Here is the normal equation:
http://mathworld.wolfram.com/NormalEquation.html
And in octave form:
theta = (pinv(X' * X )) * X' * y
Here is a tutorial that explains how to use the normal equation: http://www.lauradhamilton.com/tutorial-linear-regression-with-octave
While not scalable like a vectorized version, a loop-based computation of a gradient descent should generate the same results.
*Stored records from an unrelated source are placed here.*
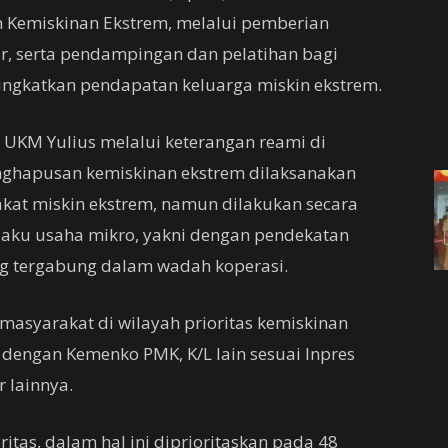
 Kemiskinan Ekstrem, melalui pemberian
ar, serta pendampingan dan pelatihan bagi
ingkatkan pendapatan keluarga miskin ekstrem.
UKM Yulius melalui keterangan reami di
enghapusan kemiskinan ekstrem dilaksanakan
kat miskin ekstrem, namun dilakukan secara
laku usaha mikro, yakni dengan pendekatan
ng tergabung dalam wadah koperasi.
asyarakat di wilayah prioritas kemiskinan
 dengan Kemenko PMK, K/L lain sesuai Inpres
 lainnya.
ritas, dalam hal ini diprioritaskan pada 48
In the example above, the most probably case of the gradient descent failing to compute the correct theta is the value of alpha.
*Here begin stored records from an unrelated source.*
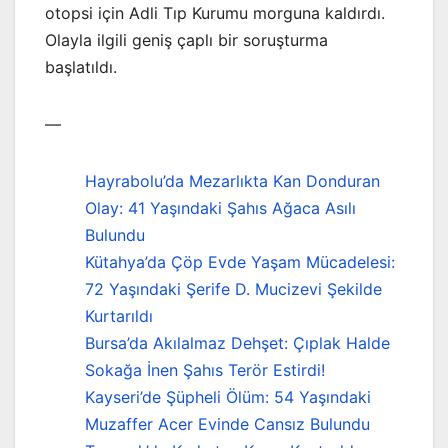
otopsi için Adli Tıp Kurumu morguna kaldırdı.
Olayla ilgili geniş çaplı bir soruşturma
başlatıldı.
—
Hayrabolu’da Mezarlıkta Kan Donduran
Olay: 41 Yaşındaki Şahıs Ağaca Asılı
Bulundu
Kütahya’da Çöp Evde Yaşam Mücadelesi:
72 Yaşındaki Şerife D. Mucizevi Şekilde
Kurtarıldı
Bursa’da Akılalmaz Dehşet: Çıplak Halde
Sokağa İnen Şahıs Terör Estirdi!
Kayseri’de Şüpheli Ölüm: 54 Yaşındaki
Muzaffer Acer Evinde Cansız Bulundu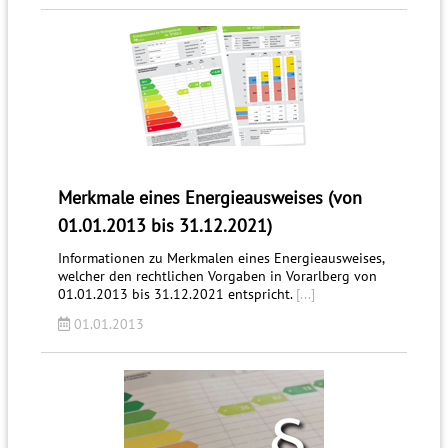
Merkmale eines Energieausweises (von
01.01.2013 bis 31.12.2021)
Informationen zu Merkmalen eines Energieausweises,
welcher den rechtlichen Vorgaben in Vorarlberg von
01.01.2013 bis 31.12.2021 entspricht.
[...]
01.01.2013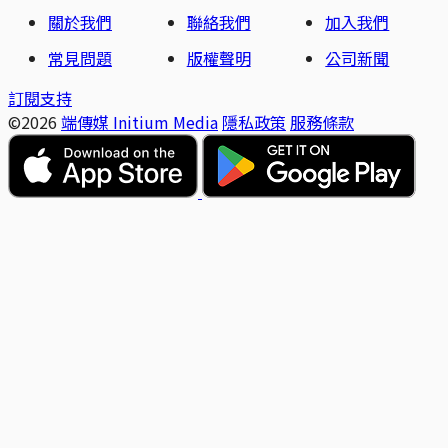
關於我們
聯絡我們
加入我們
常見問題
版權聲明
公司新聞
訂閱支持
©2026
端傳媒 Initium Media
隱私政策
服務條款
With a verified set of cost and gradient descent functions and a set of data similar with the one described in the question, theta ends up with NaN values just after a few iterations if alpha = 0.01. However, when set as alpha = 0.000001, the gradient descent works as expected, even after 100 iterations.
Using only vectors here is the compact implementation of LR with Gradient Descent in Mathematica:
Theta = {0, 0}
alpha = 0.0001;
iteration = 1500;
Jhist = Table[0, {i, iteration}];
Table[
Theta = Theta -
alpha * Dot[Transpose[X], (Dot[X, Theta] - Y)]/m;
Jhist[[k]] =
Total[ (Dot[X, Theta] - Y[[All]])^2]/(2*m); Theta, {k, iteration}]
Note: Of course one assumes that X is a n * 2 matrix, with X[[,1]] containing only 1s'
This should work:-
theta(1,1) = theta(1,1) - (alpha*(1/m))*((X*theta - y)'* X(:,1) );
theta(2,1) = theta(2,1) - (alpha*(1/m))*((X*theta - y)'* X(:,2) );
its cleaner this way, and vectorized also
predictions = X * theta;
errorsVector = predictions - y;
theta = theta - (alpha/m) * (X' * errorsVector);
If you remember the first Pdf file for Gradient Descent form machine Learning course, you would take care of learning rate. Here is the note from the mentioned pdf.
Implementation Note: If your learning rate is too large, J(theta) can di-
verge and blow up', resulting in values which are too large for computer
calculations. In these situations, Octave/MATLAB will tend to return
NaNs. NaN stands fornot a number' and is often caused by undened
operations that involve - infinity and +infinity.